_Exercise description_:
In the entries below, output verbatim everything from the line containing "CLAUDE BERNARD" down to the line containing "Mr. Daddy Slim", including both of those lines.

_Supplied information_:
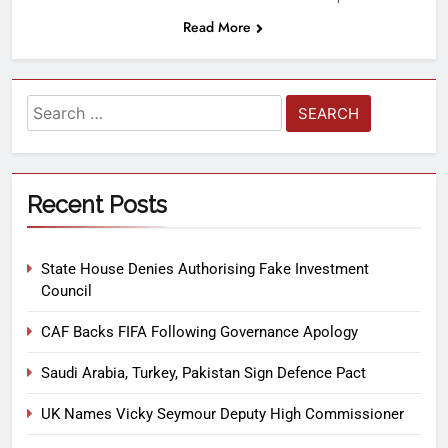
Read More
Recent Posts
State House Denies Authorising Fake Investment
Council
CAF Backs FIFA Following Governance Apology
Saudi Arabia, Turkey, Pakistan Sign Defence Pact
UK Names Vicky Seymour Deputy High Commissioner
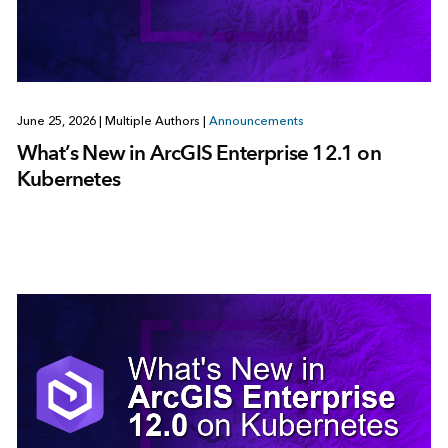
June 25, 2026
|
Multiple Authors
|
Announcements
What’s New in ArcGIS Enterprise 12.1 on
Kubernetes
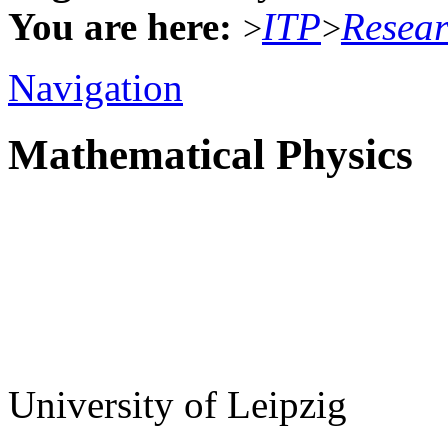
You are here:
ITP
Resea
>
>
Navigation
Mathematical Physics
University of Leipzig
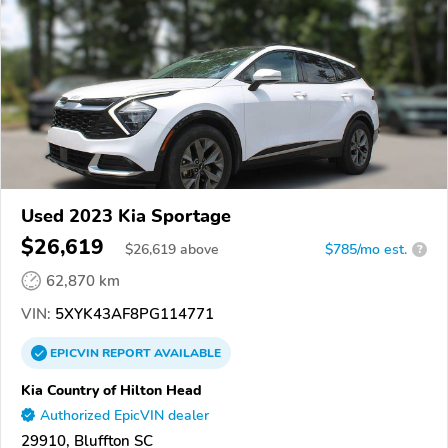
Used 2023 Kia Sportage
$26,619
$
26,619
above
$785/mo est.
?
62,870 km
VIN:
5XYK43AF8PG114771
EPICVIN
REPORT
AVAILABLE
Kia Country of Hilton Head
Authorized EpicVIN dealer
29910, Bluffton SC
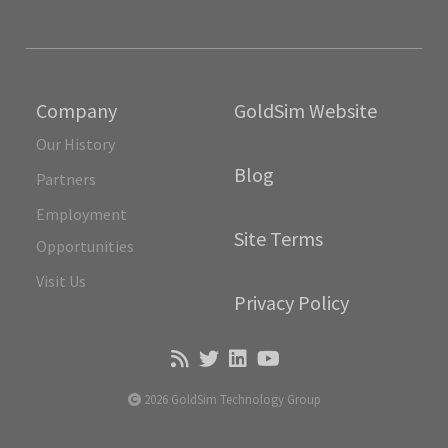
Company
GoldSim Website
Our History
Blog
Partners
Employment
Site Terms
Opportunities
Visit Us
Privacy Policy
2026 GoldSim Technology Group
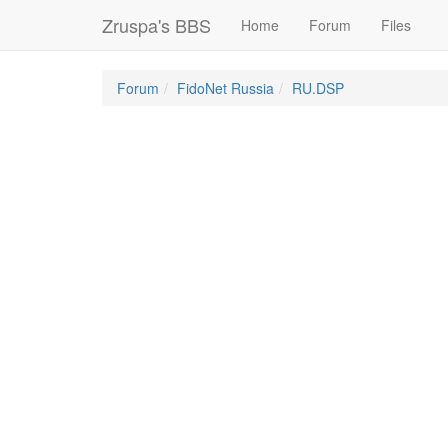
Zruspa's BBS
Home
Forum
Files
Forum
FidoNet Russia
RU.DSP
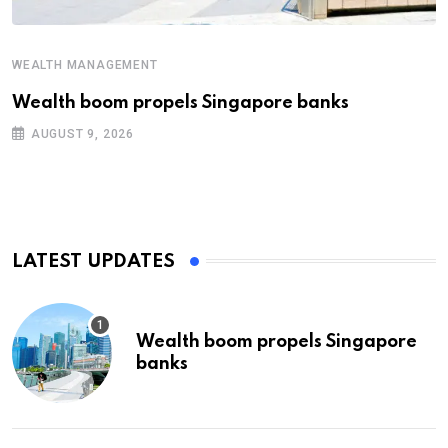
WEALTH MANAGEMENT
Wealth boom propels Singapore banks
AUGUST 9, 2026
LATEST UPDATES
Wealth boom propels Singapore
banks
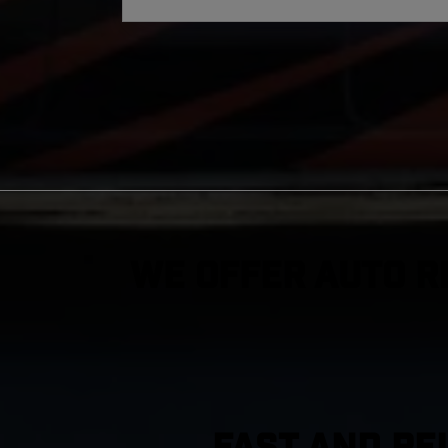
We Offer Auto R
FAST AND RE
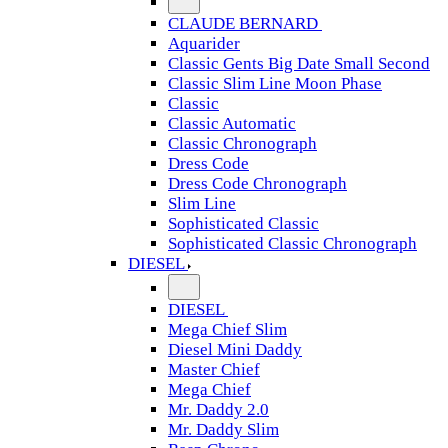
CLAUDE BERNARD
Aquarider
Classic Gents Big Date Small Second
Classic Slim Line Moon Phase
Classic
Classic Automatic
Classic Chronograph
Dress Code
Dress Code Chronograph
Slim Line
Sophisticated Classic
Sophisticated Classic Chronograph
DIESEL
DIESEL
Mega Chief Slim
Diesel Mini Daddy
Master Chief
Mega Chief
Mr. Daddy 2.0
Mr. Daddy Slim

* * *

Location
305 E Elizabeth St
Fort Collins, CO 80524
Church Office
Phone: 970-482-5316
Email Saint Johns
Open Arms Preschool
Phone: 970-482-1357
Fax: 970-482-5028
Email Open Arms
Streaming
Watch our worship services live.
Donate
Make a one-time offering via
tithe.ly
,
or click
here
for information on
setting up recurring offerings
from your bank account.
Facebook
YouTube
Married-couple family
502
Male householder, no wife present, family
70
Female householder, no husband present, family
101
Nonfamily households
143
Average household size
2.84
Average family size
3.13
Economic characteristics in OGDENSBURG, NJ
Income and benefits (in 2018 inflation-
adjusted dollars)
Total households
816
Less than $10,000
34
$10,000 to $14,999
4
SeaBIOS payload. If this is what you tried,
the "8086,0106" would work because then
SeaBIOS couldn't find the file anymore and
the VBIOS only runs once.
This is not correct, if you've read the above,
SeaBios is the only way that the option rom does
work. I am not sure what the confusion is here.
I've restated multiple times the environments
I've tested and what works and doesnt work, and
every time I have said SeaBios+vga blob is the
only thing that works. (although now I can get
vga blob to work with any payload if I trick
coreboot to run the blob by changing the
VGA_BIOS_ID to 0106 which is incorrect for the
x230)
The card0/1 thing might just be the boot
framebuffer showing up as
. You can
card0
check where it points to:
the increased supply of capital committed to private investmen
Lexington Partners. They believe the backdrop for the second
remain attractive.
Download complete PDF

* * *

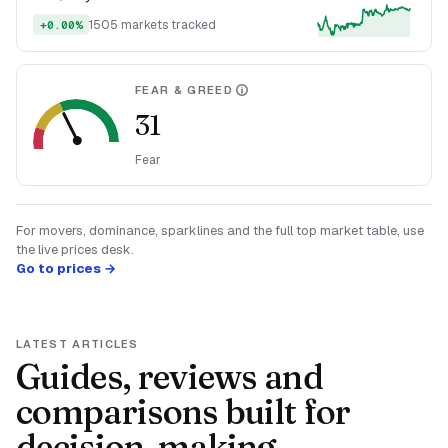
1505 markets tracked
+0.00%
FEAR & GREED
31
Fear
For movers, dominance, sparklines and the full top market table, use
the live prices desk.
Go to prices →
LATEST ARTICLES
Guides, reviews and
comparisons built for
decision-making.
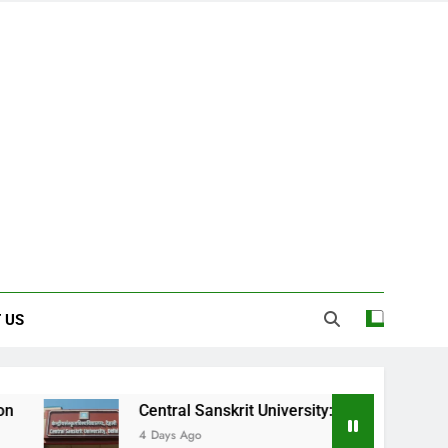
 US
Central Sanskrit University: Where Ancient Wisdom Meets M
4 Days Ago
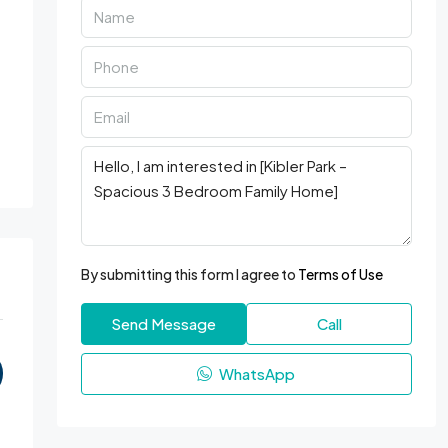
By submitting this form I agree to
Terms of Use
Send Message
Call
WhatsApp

_Exercise answer_:
CLAUDE BERNARD
Aquarider
Classic Gents Big Date Small Second
Classic Slim Line Moon Phase
Classic
Classic Automatic
Classic Chronograph
Dress Code
Dress Code Chronograph
Slim Line
Sophisticated Classic
Sophisticated Classic Chronograph
DIESEL
DIESEL
Mega Chief Slim
Diesel Mini Daddy
Master Chief
Mega Chief
Mr. Daddy 2.0
Mr. Daddy Slim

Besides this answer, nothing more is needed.